What is required -> Using the material below, print the line that contains "4: (157, 30, 86.46)", the line that contains "39: (809, 106, 2.73)", and every line in between, exactly and nothing else.

─── Data shown

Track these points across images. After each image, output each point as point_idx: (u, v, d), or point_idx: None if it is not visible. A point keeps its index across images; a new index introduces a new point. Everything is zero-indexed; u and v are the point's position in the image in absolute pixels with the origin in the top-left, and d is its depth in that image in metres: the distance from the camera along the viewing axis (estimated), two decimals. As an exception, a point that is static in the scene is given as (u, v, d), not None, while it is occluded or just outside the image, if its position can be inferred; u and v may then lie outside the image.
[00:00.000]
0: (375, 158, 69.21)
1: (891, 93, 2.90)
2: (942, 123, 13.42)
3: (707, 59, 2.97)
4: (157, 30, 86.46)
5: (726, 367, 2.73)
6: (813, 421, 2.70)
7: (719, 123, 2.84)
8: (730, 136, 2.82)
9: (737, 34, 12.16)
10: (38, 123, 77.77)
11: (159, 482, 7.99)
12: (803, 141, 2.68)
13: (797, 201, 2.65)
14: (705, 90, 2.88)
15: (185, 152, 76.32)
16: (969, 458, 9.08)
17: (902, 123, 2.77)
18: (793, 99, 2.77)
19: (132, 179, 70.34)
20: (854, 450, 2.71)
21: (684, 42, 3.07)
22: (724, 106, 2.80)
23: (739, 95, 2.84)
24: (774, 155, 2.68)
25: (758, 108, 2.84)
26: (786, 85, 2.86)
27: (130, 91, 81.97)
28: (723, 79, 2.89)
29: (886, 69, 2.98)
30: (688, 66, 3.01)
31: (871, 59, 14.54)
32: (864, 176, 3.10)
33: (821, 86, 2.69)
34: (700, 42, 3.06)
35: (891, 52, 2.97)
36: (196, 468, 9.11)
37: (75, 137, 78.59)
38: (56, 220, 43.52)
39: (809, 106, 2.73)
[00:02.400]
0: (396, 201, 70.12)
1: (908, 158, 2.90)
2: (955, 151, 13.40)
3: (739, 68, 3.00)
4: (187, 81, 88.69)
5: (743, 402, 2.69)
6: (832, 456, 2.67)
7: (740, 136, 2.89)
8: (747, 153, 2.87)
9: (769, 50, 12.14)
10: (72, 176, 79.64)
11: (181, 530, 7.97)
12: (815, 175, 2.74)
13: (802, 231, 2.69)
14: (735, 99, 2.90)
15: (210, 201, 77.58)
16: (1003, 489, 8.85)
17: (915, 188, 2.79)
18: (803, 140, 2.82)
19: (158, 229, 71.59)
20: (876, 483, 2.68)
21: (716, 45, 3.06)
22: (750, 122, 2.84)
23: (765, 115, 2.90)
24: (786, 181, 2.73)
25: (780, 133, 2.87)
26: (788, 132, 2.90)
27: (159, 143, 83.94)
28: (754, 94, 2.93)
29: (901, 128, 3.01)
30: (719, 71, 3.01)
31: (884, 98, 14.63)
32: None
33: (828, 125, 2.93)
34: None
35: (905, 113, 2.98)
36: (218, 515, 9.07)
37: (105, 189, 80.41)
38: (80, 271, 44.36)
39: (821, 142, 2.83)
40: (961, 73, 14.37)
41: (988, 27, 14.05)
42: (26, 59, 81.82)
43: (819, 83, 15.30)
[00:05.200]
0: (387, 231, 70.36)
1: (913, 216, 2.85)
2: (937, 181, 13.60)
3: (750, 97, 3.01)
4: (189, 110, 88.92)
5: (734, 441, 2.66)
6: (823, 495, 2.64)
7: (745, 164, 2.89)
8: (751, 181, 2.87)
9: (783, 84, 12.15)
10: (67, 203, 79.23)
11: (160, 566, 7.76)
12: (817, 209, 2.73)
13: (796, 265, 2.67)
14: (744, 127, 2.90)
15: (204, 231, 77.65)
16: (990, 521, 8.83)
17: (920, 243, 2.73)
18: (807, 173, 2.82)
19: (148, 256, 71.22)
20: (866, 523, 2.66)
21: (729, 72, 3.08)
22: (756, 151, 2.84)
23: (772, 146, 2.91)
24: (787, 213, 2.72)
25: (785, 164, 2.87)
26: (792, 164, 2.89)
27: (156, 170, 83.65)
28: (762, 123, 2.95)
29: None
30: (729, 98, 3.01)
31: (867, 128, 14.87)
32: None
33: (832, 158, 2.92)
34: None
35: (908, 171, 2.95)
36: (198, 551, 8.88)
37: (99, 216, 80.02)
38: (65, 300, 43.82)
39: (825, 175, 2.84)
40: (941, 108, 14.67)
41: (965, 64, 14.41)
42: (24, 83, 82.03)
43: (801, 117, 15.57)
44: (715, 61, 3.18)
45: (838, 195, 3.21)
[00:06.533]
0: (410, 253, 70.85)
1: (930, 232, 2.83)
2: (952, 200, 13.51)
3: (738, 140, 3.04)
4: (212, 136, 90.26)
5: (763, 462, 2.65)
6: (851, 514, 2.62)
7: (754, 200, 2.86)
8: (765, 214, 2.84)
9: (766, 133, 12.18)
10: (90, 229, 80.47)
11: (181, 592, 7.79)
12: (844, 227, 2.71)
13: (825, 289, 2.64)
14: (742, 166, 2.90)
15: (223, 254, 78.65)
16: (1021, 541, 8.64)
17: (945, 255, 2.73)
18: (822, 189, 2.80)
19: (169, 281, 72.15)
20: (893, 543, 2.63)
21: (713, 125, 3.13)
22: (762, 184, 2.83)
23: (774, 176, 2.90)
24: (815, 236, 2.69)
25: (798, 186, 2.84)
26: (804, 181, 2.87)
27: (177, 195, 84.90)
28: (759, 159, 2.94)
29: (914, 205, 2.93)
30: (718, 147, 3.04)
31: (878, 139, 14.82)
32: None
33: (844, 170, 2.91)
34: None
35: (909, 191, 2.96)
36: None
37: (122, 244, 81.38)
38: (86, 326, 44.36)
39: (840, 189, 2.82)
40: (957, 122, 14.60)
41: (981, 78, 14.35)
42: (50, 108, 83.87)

──────

Worked solution ->
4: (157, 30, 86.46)
5: (726, 367, 2.73)
6: (813, 421, 2.70)
7: (719, 123, 2.84)
8: (730, 136, 2.82)
9: (737, 34, 12.16)
10: (38, 123, 77.77)
11: (159, 482, 7.99)
12: (803, 141, 2.68)
13: (797, 201, 2.65)
14: (705, 90, 2.88)
15: (185, 152, 76.32)
16: (969, 458, 9.08)
17: (902, 123, 2.77)
18: (793, 99, 2.77)
19: (132, 179, 70.34)
20: (854, 450, 2.71)
21: (684, 42, 3.07)
22: (724, 106, 2.80)
23: (739, 95, 2.84)
24: (774, 155, 2.68)
25: (758, 108, 2.84)
26: (786, 85, 2.86)
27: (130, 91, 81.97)
28: (723, 79, 2.89)
29: (886, 69, 2.98)
30: (688, 66, 3.01)
31: (871, 59, 14.54)
32: (864, 176, 3.10)
33: (821, 86, 2.69)
34: (700, 42, 3.06)
35: (891, 52, 2.97)
36: (196, 468, 9.11)
37: (75, 137, 78.59)
38: (56, 220, 43.52)
39: (809, 106, 2.73)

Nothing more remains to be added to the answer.